I bought a book yesterday. On Beauty, by Zadie Smith, who I had never heard of until that moment. I began reading it today with an open mind and much hope of a good novel. Frankly, I’m disappointed.
After a little research, I’m somewhat daunted to have the (perhaps uninformed) opinion of the book and her writing. She is: a) a British writer (I foolishly worship the British. It’s their accents); b) 3 years older than me (this proves that I’m lazy. On Beauty is her third book. How many books do I have? None.); c) she’s a Radcliffe Fellow at Harvard University; d) when I Google her name, there are 1.35 million results (compared to the paltry 85 when I Google my name).
So, how can I find her writing so crappy when Harvard adores her enough to bring her into their flock?
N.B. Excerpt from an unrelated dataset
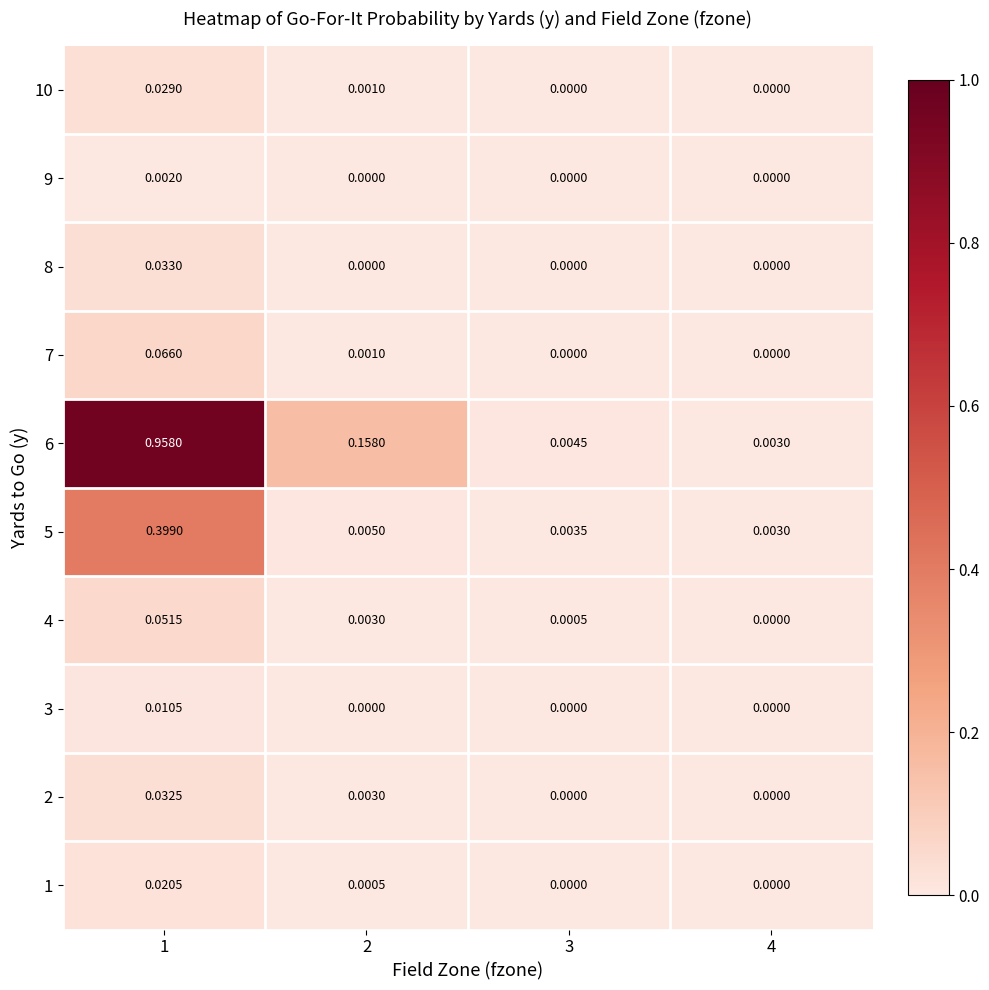

Is the value of 2 at 2 greater than the value of 7 at 3?

Yes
With all the acclaim, how can I think she sucks? I don’t know. That’s the point. I’m confused.
Let me explain why I think the book is so terrible.
1) In the opening scenes, after the emails from the oldest son of this family, there is some kind of secret argument going on between the husband and wife. Or perhaps it’s not secret and I’m just daft. What happens is that the reader (me) can’t really tell it’s an argument because there are lots of metaphors and conversations. Smith seems to be attempting to capture the familiarity and intuitive way a family works. She does a lot of describing of the small, unimportant details (or, I would think they’re unimportant), like every single action a character engages in while speaking.
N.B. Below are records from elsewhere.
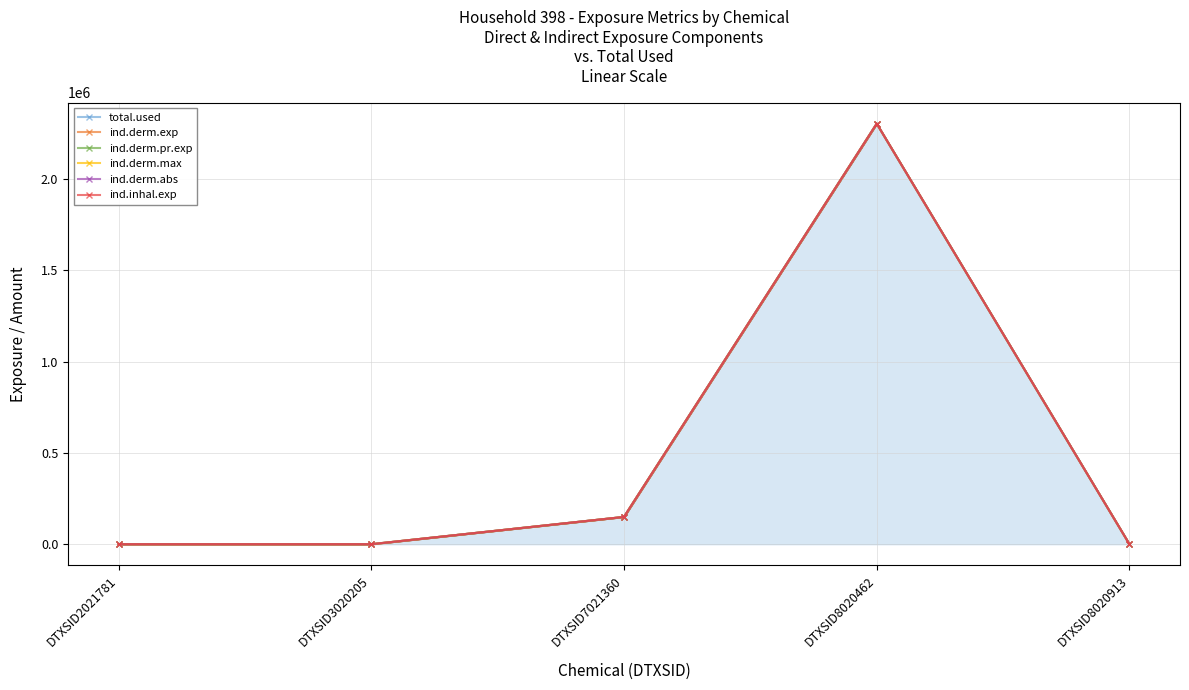

Reading left to right, transcribe all the data shown in this chart.

total.used: 0.0	0.0	149365.8	2302292.0	0.0
ind.derm.exp: 0.0	0.0	149366.0	2302292.0	0.0
ind.derm.pr.exp: 0.0	0.0	149366.2	2302292.0	0.0
ind.derm.max: 0.0	0.0	149366.2	2302292.0	0.0
ind.derm.abs: 0.0	0.0	149366.2	2302292.0	0.0
ind.inhal.exp: 0.0	0.0	149366.3	2302292.0	0.0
At one point the mother, Kiki, has been arguing with her husband and starts talking to the younger son. Suddenly she bends at the hips. The author is about to launch into a description of how Kiki is retying her head-dress. But the structure of the sentences in the paragraph is incredibly awkward. Maybe I’m wrong but we read one sentence at a time. You can’t just cut stuff off. In the middle of an idea. It’s uncomfortable to read. How she bends at the hips. Then tips her head forward and releases her hair. Personally, it would have been smoother to combine those ideas, so the reader isn’t left with this image of Kiki bending at the hips for no good reason.
Plus Kiki and Howard (the husband), are immediately at incredible odds with each other. Suddenly Kiki is asking Howard why he’s displaying so much animosity towards the family. And we, as readers, have no idea where her indignation at Howard has come from.
Or, it could just be me. Maybe I’m the only one who didn’t know why Kiki was angrily throwing stuff into her bag out of the blue and saying things to Howard in short, clipped sentences.
So far, the only thing beautiful about this book is the cover, which is indeed classy.